EXERCISE DESCRIPTION:
Read the material below and tally how many lines hold the word "speaker", giving the number and nothing else.

SUPPLIED MATERIAL:
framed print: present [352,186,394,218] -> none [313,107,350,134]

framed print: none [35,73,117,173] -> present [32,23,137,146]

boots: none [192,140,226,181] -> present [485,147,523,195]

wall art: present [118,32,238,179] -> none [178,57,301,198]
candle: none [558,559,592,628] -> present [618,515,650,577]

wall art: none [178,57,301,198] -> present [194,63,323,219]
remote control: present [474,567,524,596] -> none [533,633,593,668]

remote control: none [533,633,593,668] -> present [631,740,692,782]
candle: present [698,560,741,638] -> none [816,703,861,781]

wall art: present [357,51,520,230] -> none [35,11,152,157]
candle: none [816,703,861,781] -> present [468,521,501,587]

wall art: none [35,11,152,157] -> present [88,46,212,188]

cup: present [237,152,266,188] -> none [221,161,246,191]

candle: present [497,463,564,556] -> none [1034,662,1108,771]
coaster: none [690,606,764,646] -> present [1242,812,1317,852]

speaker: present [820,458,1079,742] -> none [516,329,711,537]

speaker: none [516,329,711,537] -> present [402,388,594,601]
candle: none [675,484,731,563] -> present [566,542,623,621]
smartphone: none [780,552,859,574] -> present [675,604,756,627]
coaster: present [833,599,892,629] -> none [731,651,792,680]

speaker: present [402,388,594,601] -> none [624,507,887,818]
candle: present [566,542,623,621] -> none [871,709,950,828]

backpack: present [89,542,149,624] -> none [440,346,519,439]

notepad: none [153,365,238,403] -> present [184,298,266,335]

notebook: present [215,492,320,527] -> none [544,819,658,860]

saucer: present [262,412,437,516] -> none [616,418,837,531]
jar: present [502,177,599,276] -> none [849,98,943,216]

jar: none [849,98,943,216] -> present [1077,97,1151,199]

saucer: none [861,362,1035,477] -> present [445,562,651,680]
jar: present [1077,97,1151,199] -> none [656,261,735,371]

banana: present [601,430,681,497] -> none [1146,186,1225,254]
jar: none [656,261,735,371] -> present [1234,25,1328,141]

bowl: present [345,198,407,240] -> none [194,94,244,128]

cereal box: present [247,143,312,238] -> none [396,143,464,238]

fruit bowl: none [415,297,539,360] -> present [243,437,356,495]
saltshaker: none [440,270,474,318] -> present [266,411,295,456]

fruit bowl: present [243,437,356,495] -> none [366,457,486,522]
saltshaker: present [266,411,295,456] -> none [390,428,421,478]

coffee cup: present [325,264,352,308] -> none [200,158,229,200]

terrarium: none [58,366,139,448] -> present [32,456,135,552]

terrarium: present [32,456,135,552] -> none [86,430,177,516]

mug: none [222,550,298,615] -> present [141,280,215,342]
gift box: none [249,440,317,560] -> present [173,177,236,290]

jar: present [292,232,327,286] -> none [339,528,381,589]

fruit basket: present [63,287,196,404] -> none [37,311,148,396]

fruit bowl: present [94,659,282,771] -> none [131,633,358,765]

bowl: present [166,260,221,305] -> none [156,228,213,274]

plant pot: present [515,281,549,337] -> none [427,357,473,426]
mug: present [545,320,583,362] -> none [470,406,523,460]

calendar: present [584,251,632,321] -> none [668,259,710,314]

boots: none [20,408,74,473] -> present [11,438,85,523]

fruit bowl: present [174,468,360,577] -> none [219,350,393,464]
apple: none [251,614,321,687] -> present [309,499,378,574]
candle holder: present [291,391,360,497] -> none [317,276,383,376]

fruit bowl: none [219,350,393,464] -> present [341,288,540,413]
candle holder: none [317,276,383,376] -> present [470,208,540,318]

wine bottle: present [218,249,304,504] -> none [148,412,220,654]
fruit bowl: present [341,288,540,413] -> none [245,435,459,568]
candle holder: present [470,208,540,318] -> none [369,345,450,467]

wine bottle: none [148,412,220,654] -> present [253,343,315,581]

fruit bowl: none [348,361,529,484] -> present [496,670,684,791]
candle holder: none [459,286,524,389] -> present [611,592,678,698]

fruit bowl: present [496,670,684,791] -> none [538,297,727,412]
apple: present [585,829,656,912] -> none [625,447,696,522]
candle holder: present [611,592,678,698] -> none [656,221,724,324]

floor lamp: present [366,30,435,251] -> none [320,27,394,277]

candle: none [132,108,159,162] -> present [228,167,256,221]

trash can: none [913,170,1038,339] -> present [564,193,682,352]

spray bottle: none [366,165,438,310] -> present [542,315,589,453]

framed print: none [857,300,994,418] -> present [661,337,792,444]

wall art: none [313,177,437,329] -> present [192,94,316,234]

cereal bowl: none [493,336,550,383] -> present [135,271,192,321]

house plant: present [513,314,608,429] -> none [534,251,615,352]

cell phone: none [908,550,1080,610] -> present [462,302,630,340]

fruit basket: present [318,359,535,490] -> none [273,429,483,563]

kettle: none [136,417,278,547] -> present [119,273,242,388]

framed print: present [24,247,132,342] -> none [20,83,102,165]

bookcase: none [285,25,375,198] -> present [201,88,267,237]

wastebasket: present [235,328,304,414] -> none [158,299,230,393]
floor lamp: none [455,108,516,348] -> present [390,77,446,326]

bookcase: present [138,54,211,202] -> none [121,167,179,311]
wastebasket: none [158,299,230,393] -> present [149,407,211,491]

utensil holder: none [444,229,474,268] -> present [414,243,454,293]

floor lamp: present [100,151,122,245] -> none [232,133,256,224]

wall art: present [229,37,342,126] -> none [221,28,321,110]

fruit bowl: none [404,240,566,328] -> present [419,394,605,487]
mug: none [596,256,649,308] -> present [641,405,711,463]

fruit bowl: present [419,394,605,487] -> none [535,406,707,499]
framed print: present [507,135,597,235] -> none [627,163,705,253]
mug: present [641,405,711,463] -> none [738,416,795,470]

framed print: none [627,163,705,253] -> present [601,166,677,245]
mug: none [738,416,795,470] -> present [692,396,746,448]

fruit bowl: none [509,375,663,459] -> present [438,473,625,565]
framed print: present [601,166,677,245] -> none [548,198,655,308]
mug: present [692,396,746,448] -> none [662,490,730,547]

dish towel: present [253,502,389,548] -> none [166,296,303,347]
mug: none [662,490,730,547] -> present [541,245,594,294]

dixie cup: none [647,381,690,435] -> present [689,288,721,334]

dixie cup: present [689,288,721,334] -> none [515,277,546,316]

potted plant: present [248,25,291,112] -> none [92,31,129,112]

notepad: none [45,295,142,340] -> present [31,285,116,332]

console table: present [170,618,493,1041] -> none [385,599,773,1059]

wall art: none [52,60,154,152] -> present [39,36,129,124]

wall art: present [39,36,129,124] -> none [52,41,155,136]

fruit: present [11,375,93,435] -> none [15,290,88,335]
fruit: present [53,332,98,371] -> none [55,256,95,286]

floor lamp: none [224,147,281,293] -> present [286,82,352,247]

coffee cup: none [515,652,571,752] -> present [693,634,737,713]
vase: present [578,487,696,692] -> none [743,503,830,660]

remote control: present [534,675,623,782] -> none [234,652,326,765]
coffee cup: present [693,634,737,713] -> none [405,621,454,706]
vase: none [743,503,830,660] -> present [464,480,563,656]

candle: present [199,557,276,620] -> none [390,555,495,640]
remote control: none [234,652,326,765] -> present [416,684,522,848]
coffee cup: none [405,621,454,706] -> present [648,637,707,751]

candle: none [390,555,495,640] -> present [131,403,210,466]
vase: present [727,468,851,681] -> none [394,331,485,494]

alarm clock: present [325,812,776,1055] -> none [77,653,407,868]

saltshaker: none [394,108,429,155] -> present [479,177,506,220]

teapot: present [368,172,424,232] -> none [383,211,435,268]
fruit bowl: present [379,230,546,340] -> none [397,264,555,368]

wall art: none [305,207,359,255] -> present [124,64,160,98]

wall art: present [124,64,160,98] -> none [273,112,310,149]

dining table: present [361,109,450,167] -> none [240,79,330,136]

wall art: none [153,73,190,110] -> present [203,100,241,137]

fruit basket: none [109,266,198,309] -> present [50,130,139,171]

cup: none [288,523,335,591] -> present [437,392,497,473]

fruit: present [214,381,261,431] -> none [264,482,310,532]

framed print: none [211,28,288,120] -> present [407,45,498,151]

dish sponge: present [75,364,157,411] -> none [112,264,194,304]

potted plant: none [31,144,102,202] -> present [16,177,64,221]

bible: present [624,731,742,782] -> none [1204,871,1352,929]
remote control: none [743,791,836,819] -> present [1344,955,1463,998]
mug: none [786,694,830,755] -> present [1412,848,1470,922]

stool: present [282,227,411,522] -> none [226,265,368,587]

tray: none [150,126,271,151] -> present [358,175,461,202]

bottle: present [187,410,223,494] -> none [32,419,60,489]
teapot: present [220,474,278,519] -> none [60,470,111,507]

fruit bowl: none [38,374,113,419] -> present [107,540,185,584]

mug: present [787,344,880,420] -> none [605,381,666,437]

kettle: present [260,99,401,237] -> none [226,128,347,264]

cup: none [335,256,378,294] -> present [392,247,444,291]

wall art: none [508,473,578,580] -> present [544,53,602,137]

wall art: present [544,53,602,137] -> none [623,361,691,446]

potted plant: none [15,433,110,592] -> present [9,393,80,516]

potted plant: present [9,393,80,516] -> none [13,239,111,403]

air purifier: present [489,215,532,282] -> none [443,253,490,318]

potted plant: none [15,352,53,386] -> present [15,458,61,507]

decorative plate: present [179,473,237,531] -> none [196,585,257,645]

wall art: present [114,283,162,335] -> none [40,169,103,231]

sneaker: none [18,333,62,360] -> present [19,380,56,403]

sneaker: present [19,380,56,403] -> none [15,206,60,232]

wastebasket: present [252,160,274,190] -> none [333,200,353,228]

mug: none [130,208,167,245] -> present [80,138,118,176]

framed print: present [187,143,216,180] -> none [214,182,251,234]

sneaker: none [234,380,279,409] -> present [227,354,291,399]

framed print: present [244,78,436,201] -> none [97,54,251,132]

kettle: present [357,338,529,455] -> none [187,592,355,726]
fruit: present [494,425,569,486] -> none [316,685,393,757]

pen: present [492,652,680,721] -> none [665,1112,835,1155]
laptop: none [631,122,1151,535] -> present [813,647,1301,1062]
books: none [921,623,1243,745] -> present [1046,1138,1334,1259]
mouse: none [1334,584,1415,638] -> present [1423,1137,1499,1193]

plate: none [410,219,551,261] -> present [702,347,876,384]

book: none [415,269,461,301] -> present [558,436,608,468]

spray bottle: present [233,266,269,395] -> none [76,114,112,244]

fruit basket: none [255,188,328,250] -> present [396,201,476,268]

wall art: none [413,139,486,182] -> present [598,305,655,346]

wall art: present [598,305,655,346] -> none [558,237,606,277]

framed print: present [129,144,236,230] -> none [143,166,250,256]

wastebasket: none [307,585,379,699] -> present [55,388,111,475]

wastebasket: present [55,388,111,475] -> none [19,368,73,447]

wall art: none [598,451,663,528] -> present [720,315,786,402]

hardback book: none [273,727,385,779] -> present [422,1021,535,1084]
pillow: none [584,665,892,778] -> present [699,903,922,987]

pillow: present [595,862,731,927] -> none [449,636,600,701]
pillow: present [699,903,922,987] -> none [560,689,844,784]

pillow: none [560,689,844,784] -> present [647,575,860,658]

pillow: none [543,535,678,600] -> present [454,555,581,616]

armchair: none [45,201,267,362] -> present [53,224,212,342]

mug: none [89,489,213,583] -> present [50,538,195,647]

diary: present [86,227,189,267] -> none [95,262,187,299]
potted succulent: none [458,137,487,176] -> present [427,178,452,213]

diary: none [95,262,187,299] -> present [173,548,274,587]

WRITTEN ANSWER:
3